Given information –
= = = = =
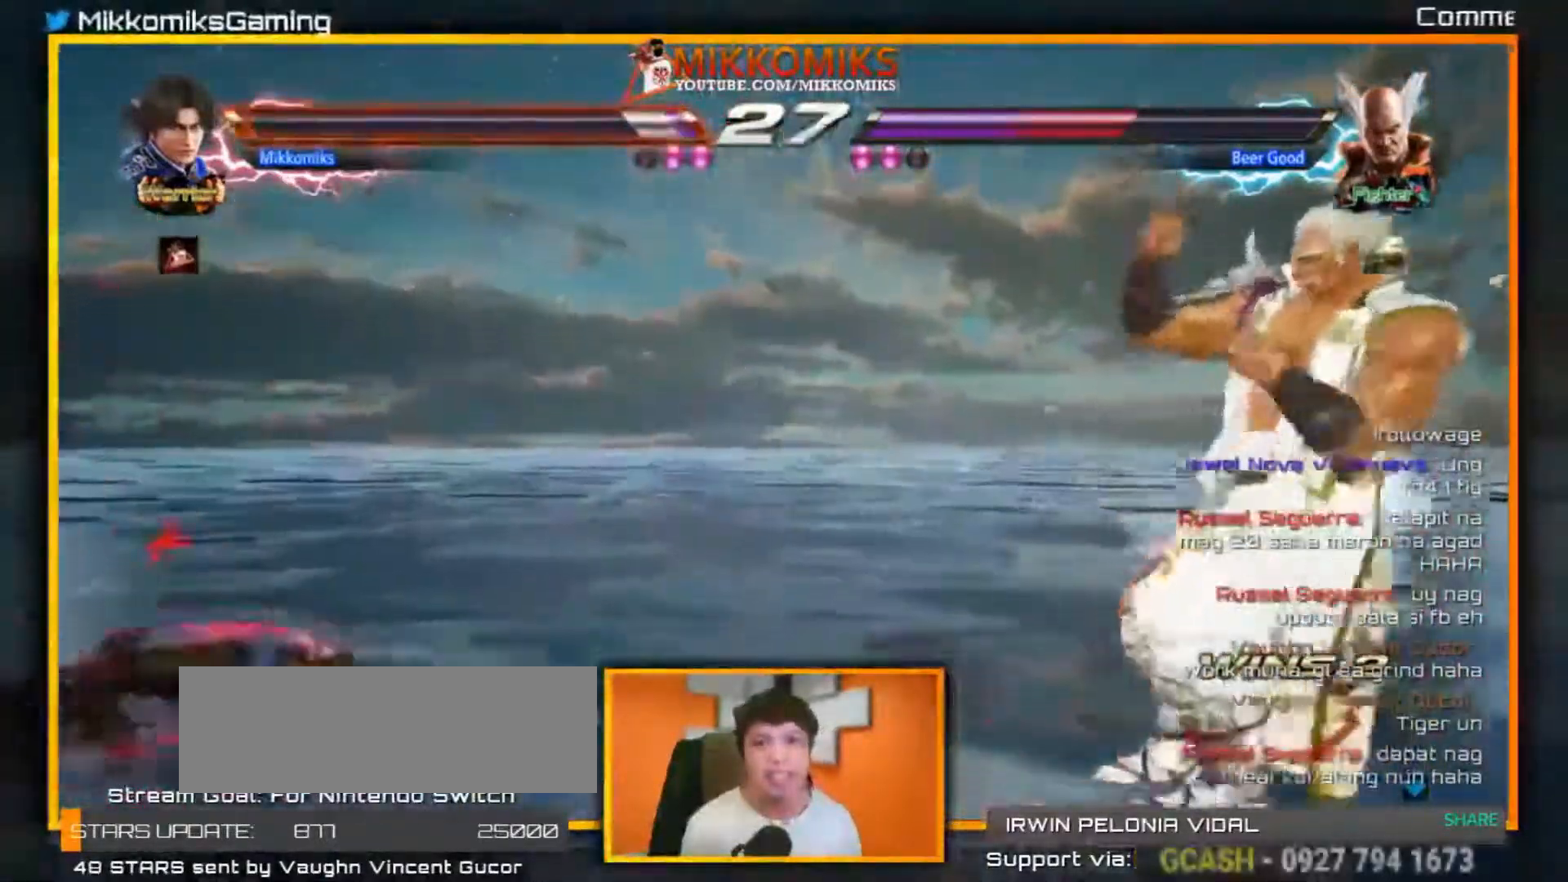
{"dt_ms": 500, "buttons": [], "left_stick": "left", "events": [[33, "Y", "up"], [50, "X", "down"], [100, "Y", "down"], [217, "Y", "up"], [250, "X", "up"], [283, "Y", "down"], [333, "Y", "up"]]}
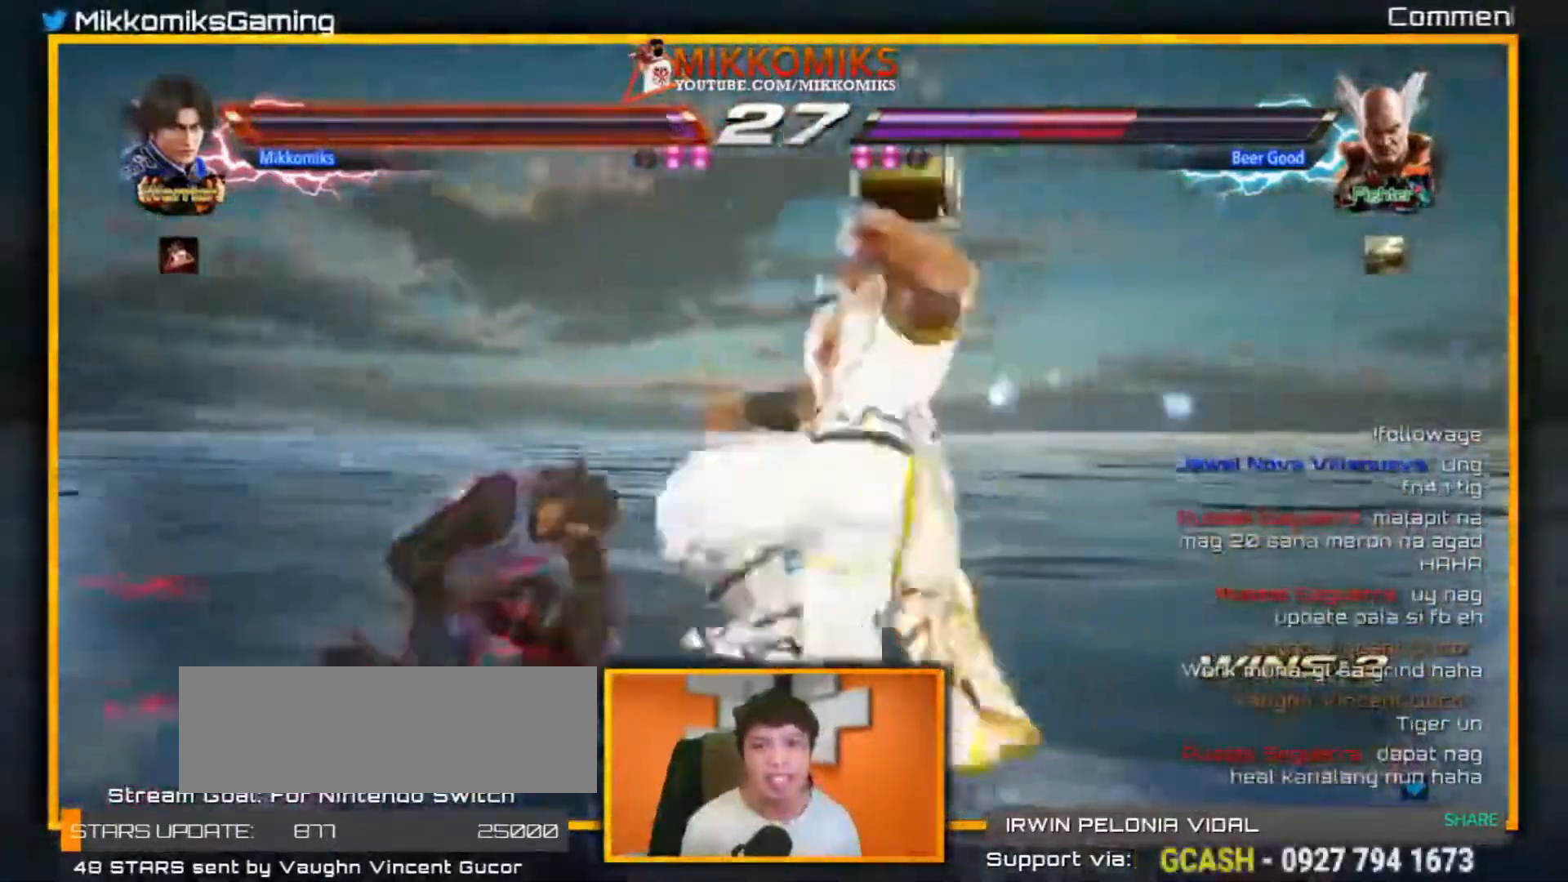
{"dt_ms": 500, "buttons": ["R1"], "left_stick": "center", "events": [[133, "R1", "down"], [133, "left_stick", "center"], [233, "R1", "up"], [283, "R1", "down"], [350, "R1", "up"], [450, "R1", "down"]]}
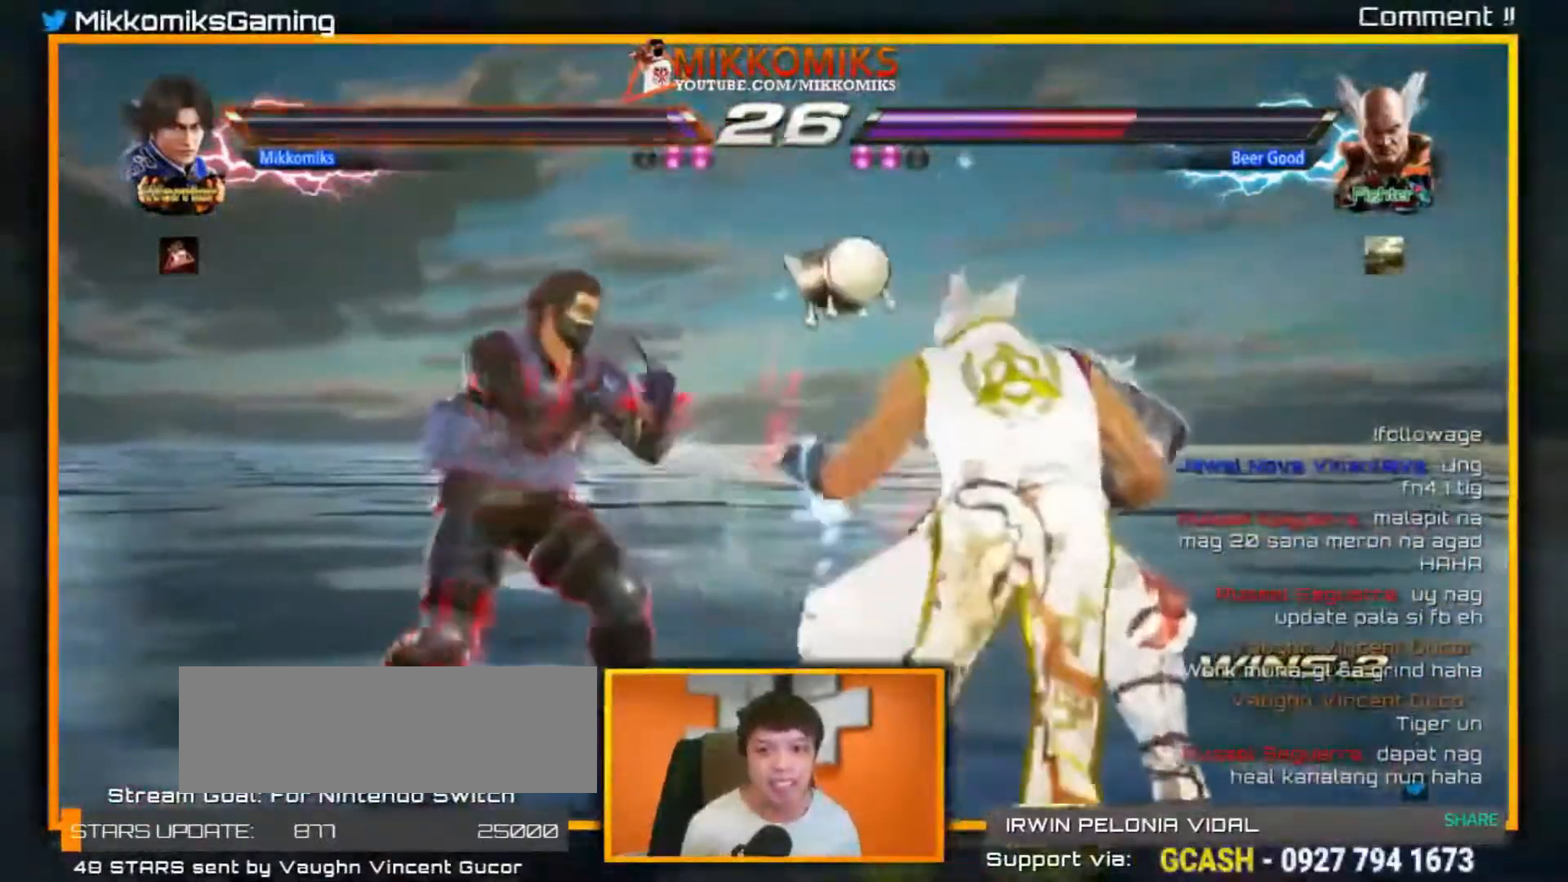
{"dt_ms": 500, "buttons": ["R1"], "left_stick": "center", "events": [[17, "R1", "up"], [100, "R1", "down"], [183, "R1", "up"], [283, "R1", "down"], [367, "R1", "up"], [467, "R1", "down"]]}
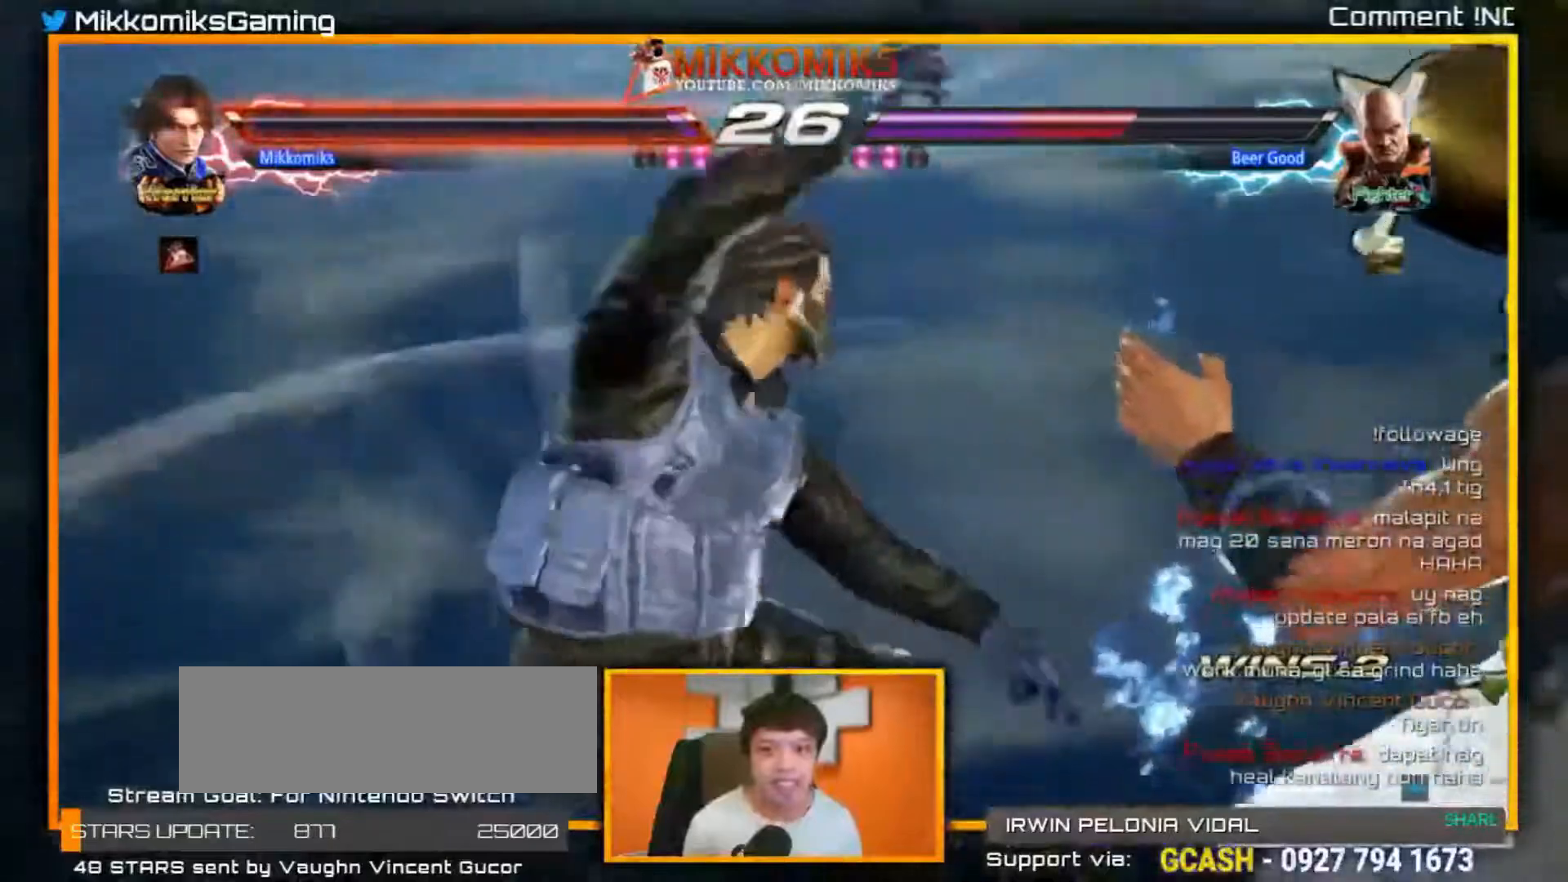
{"dt_ms": 500, "buttons": [], "left_stick": "center", "events": [[67, "R1", "up"], [183, "R1", "down"], [200, "B", "down"], [233, "B", "up"], [267, "R1", "up"]]}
= = = = =
Work instructions – Repeat the listing word for word, but without its pictures.

Finished task –
{"dt_ms": 500, "buttons": [], "left_stick": "left", "events": [[33, "Y", "up"], [50, "X", "down"], [100, "Y", "down"], [217, "Y", "up"], [250, "X", "up"], [283, "Y", "down"], [333, "Y", "up"]]}
{"dt_ms": 500, "buttons": ["R1"], "left_stick": "center", "events": [[133, "R1", "down"], [133, "left_stick", "center"], [233, "R1", "up"], [283, "R1", "down"], [350, "R1", "up"], [450, "R1", "down"]]}
{"dt_ms": 500, "buttons": ["R1"], "left_stick": "center", "events": [[17, "R1", "up"], [100, "R1", "down"], [183, "R1", "up"], [283, "R1", "down"], [367, "R1", "up"], [467, "R1", "down"]]}
{"dt_ms": 500, "buttons": [], "left_stick": "center", "events": [[67, "R1", "up"], [183, "R1", "down"], [200, "B", "down"], [233, "B", "up"], [267, "R1", "up"]]}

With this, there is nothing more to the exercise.